The first two tracks alone give you your money's worth. "The Rhythm of the Heat," with its pervasive sense of unease, finely conveys its theme through the music: a Westerner's 'civilization' being cast off like a layer of clothing for something deeper and darker. When Gabriel screams the final line, "The rhythm has my soul," he treads a perfect line of interpretive ambiguity. We don't really know to what degree the protagonist's surrender is a wholly wished for consummation ending his quest or an involuntary, doomed struggle against an unaccounted-for primal force.

This is followed by "San Jacinto," a portrait about a Native American rite involving getting bitten by a snake on a mountain, countered by the encroaching symbols of modern, capitalist America. From the keyboards' opening flickers of light to the thundering climax and enigmatic coda, you have what is simply a perfect six and a half minutes. To date, this remains to me the finest song Peter Gabriel has produced with his solo output.

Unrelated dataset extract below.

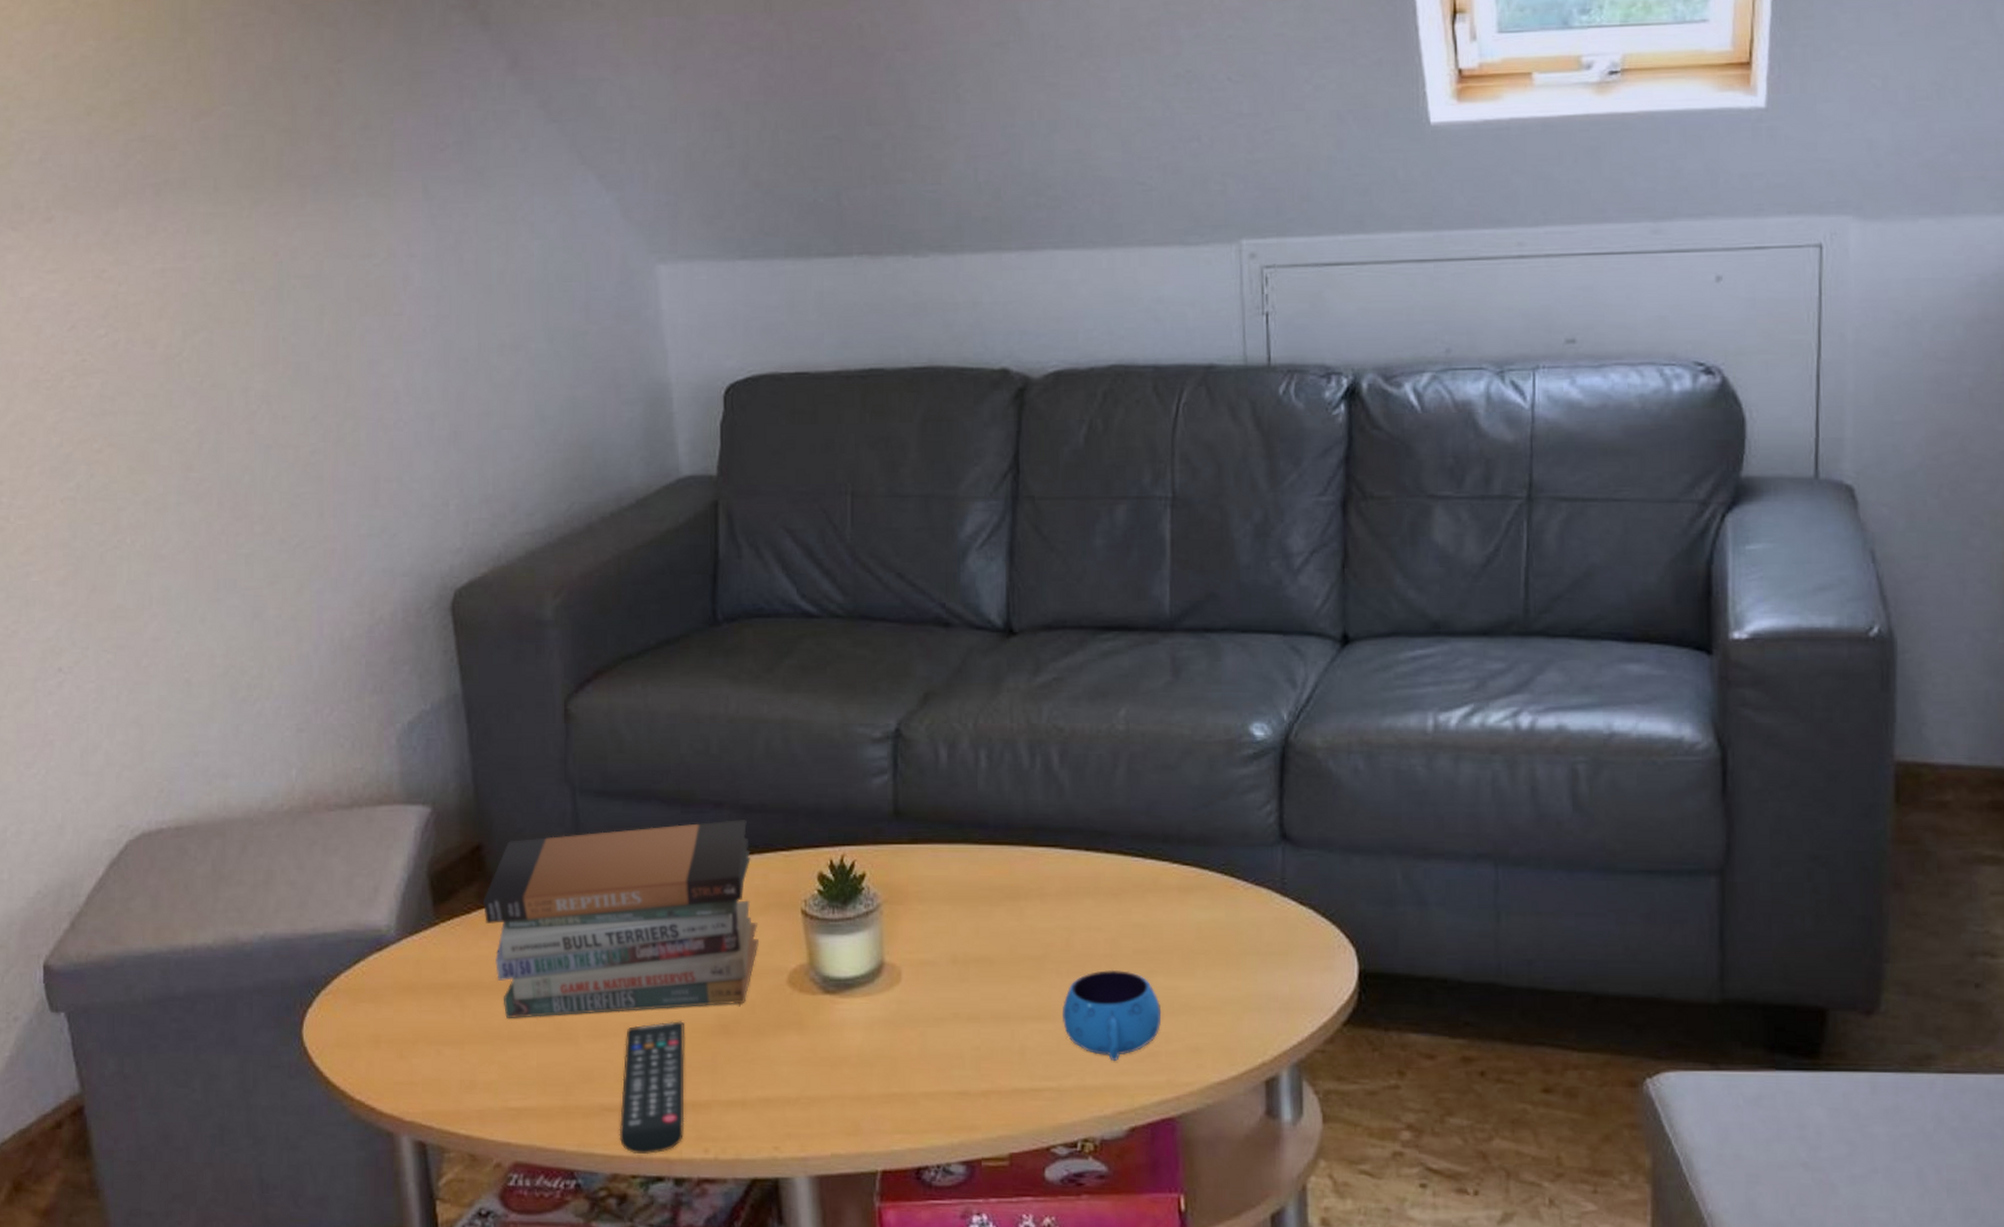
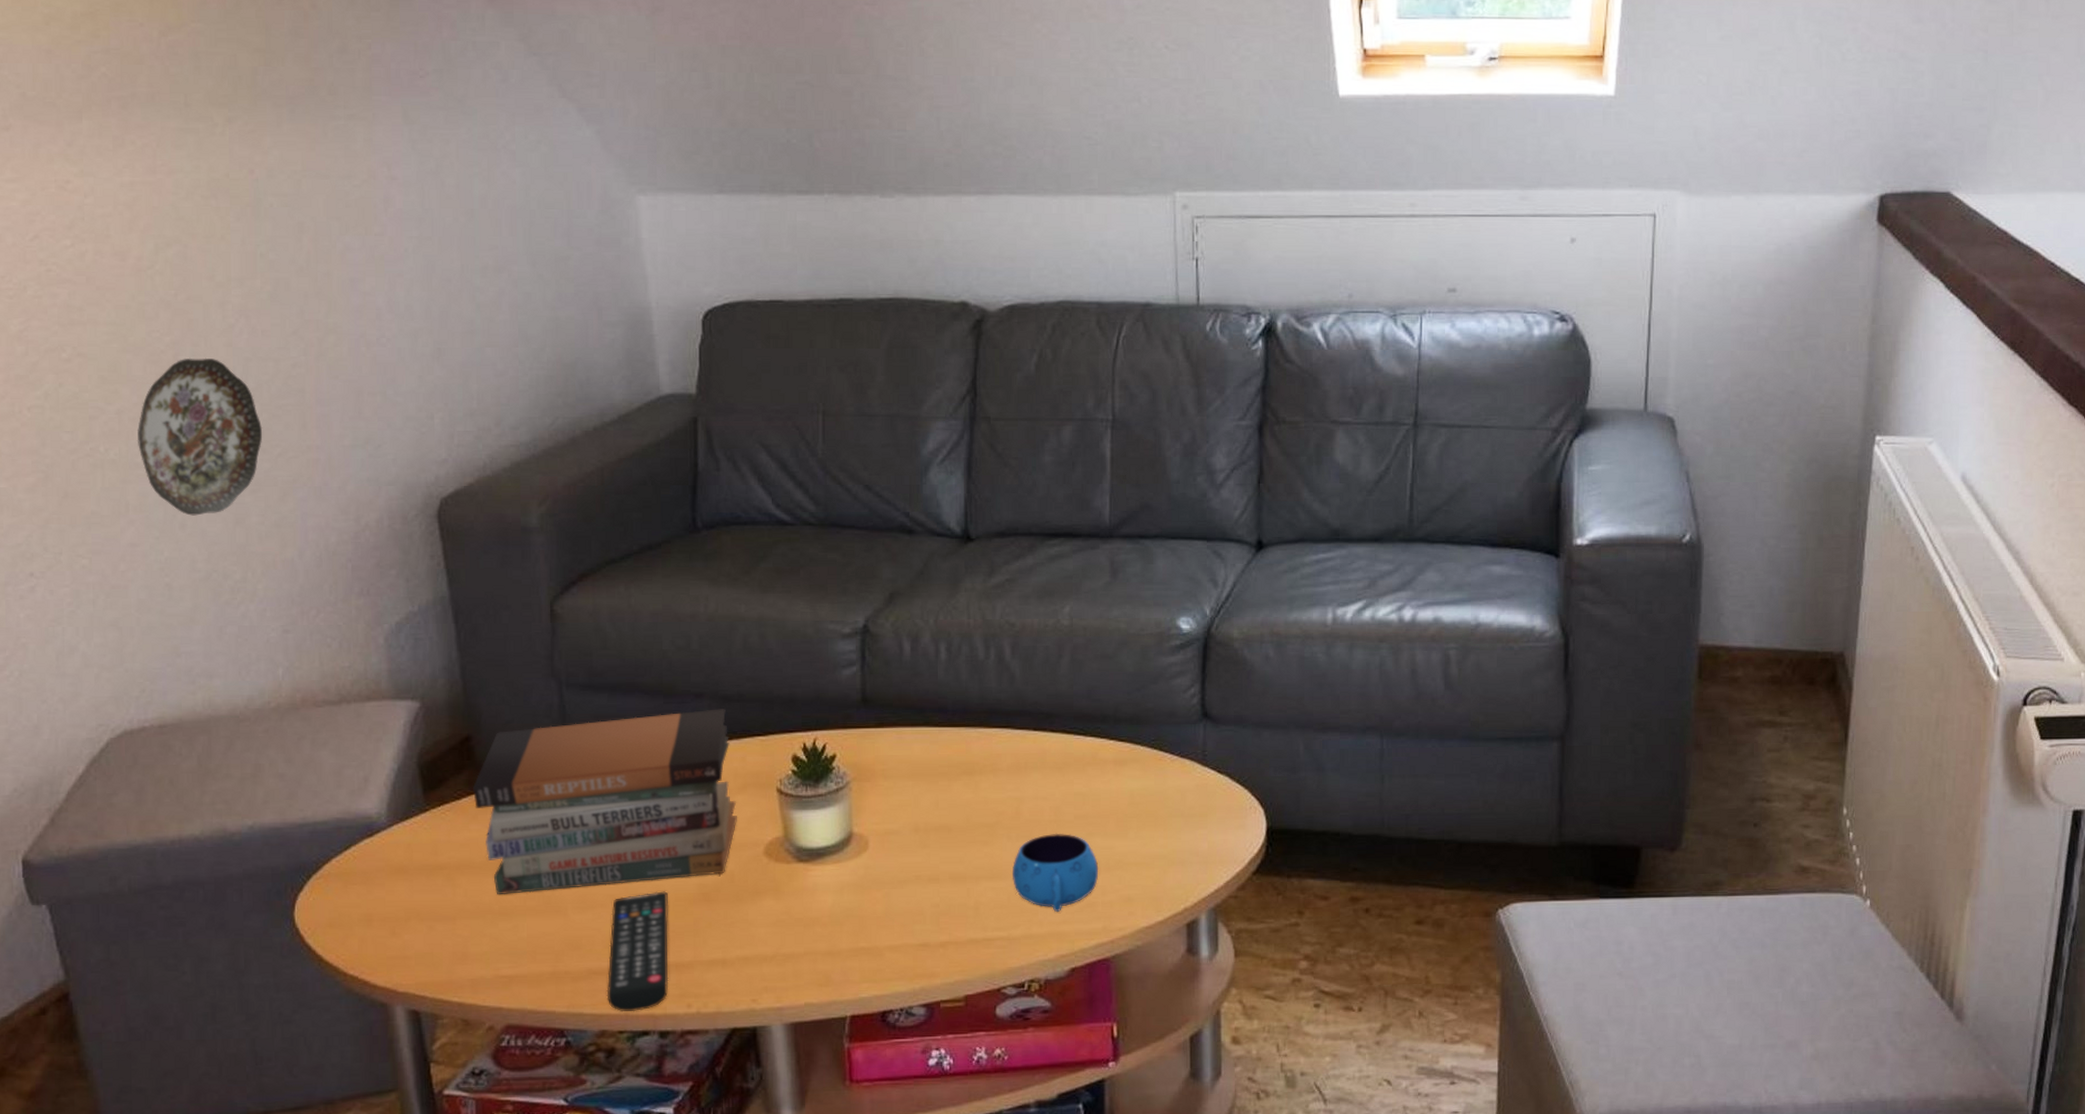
decorative plate: none [162,445,282,609] -> present [138,357,263,516]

Even past these outstanding songs, Security still delivers more than its required share, with additional standouts "The Family and the Fishing Net" and "Kiss of Life." Of course, the most popular song on the album is "Shock the Monkey," firmly in that fraternity of neurotic 80s pop hits including The Talking Heads' "Burning Down the House" and David Bowie's "Fashion." It seems that era of popular music was consistently marked with these uncomfortable-sounding sleepers, where you didn't really know what the hell people found attractive about them enough to want to play repeatedly. And yet, they managed to firmly implant themselves in one's brain nonetheless.

Certainly one of Gabriel's best albums, and I daresay one of the most important to come out of the early 80s.